Cuando ella le dijo que desde hacía mucho tiempo desconocía el paradero de Musashi, Kojirō le ofreció un rayo de esperanza.

—He oído el rumor de que el otoño e invierno pasados visitó a dos o tres guerreros destacados. Tengo la corazonada de que todavía sigue en Edo.

Por supuesto, Yajibei no estaba tan seguro, y dijo a Kojirō que sus hombres no habían conseguido ninguna información. Tras haber examinado la penosa situación de la anciana desde todos los ángulos, Yajibei dijo:

—Confío en que nuestra recién iniciada amistad se prolongue en el futuro.

Kojirō respondió en la misma vena e hizo toda una exhibición, enjuagando su taza para ofrecerla no sólo a Yajibei sino también a sus dos subordinados, a cada uno de los cuales sirvió sake.

Osugi estaba rebosante de alegría.

—Dicen que lo bueno se encuentra dondequiera que uno mire —observó gravemente—. ¡Aun así, soy excepcionalmente afortunada! ¡Pensar que tengo dos hombres fuertes como vosotros a mi lado! Estoy segura de que me encuentro bajo la protección de la gran Kanzeon.

No hizo el menor intento de reprimir los sollozos y las lágrimas que acudían a sus ojos.

Yajibei, reacio a permitir que la conversación cayera en la sensiblería, se dirigió al samurai:

—Dime, Kojirō, ¿quiénes eran esos cuatro hombres a los que has derribado?

Ésta pareció ser la oportunidad que Kojirō había estado esperando, pues su ágil lengua empezó a moverse sin tardanza.

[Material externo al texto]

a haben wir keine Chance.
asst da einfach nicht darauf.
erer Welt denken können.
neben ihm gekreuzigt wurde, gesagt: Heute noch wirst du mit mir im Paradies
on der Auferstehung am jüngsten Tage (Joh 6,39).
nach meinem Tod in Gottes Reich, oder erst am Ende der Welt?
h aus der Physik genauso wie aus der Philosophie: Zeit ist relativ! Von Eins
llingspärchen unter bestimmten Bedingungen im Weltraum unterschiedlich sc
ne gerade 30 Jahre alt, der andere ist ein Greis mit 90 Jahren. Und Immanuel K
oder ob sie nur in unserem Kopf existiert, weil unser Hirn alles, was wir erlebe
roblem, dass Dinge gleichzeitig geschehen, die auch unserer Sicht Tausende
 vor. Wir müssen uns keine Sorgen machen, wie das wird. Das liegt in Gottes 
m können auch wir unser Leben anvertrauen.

—¡Ah, ésos! —empezó a decir con una risa desenfadada—. No eran más que unos rōnin de la escuela de Obata. Visité a Obata en cinco o seis ocasiones para discutir de asuntos militares, y esos tipos no dejaban de intervenir con observaciones impertinentes. Incluso tuvieron el descaro de perorar sobre el tema de la esgrima, por lo que les dije que si iban a la orilla del Sumida les daría una lección sobre los secretos del estilo Ganryū, junto con una demostración de lo bien que corta el filo de mi Palo de Secar, y les hice saber que no me importaba cuántos de ellos quisieran medirse conmigo.

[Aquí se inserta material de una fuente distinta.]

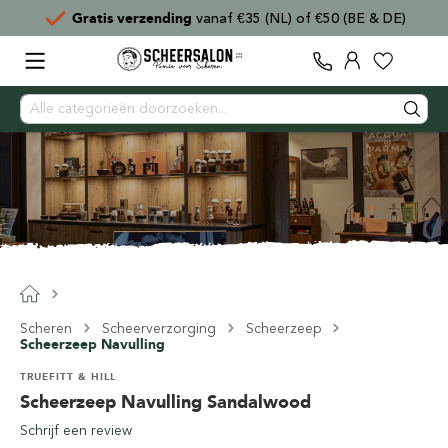
Gratis verzending
vanaf €35 (NL) of €50 (BE & DE)
Scheren
Scheerverzorging
Scheerzeep
Scheerzeep Navulling
TRUEFITT & HILL
Scheerzeep Navulling Sandalwood
Schrijf een review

—Cuando llegué allí, había cinco hombres esperándome, pero en cuanto adopté una postura de combate, uno de ellos dio media vuelta y huyó corriendo. Debo decir que en Edo no faltan hombres que hablan mejor de lo que luchan.

Se echó a reír de nuevo, esta vez ruidosamente.

—¿Obata has dicho?

—¿No le conoces? Obata Kagenori, del linaje de Obata Nichijō, que sirvió a la familia Takeda de Kai. Ieyasu le empleó, y ahora es profesor de ciencia militar del shōgun, Hidetada. También tiene su propia escuela.

—Ah, sí, ahora lo recuerdo.

Yajibei estaba sorprendido e impresionado por la aparente familiaridad de Kojirō con una persona tan célebre.